[[ MATERIAL SHOWN open ]]
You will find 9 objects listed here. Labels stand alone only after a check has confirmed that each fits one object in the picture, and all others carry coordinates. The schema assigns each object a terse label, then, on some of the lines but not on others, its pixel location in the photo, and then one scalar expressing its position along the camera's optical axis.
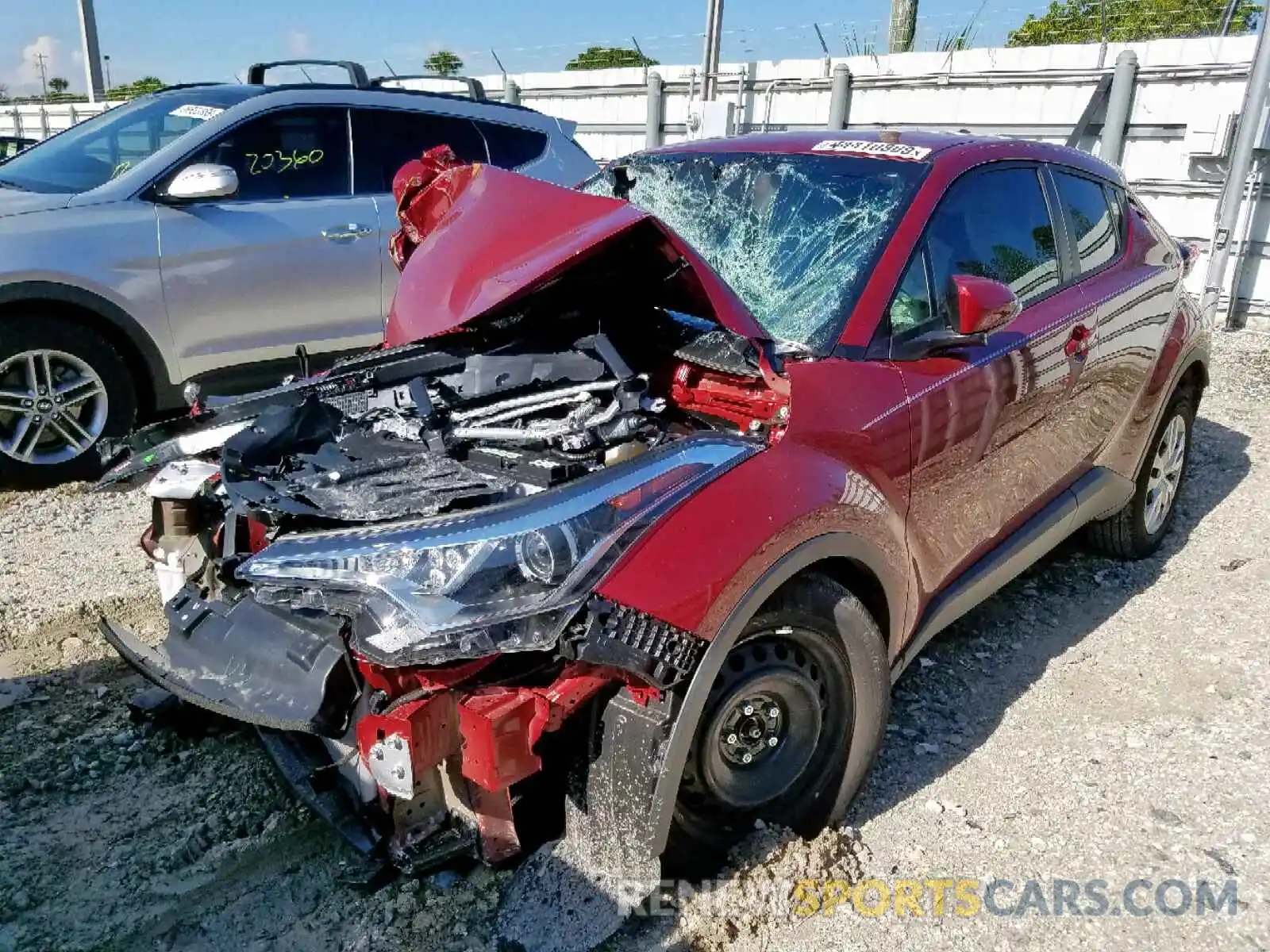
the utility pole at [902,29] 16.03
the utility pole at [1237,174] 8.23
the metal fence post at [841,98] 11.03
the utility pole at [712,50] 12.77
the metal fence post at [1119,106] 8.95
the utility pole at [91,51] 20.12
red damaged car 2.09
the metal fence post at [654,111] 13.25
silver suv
[[ MATERIAL SHOWN closed ]]
» **DESCRIPTION OF THE TASK**: The whole listing above, line by line, needs to be copied exactly, except for any images.

» **RESPONSE TO THE EXERCISE**:
You will find 9 objects listed here. Labels stand alone only after a check has confirmed that each fits one object in the picture, and all others carry coordinates. The schema assigns each object a terse label, then, on some of the lines but not on others, its pixel location in the photo, and then one scalar expressing its position along the camera's optical axis.
the utility pole at [902,29] 16.03
the utility pole at [1237,174] 8.23
the metal fence post at [841,98] 11.03
the utility pole at [712,50] 12.77
the metal fence post at [1119,106] 8.95
the utility pole at [91,51] 20.12
red damaged car 2.09
the metal fence post at [654,111] 13.25
silver suv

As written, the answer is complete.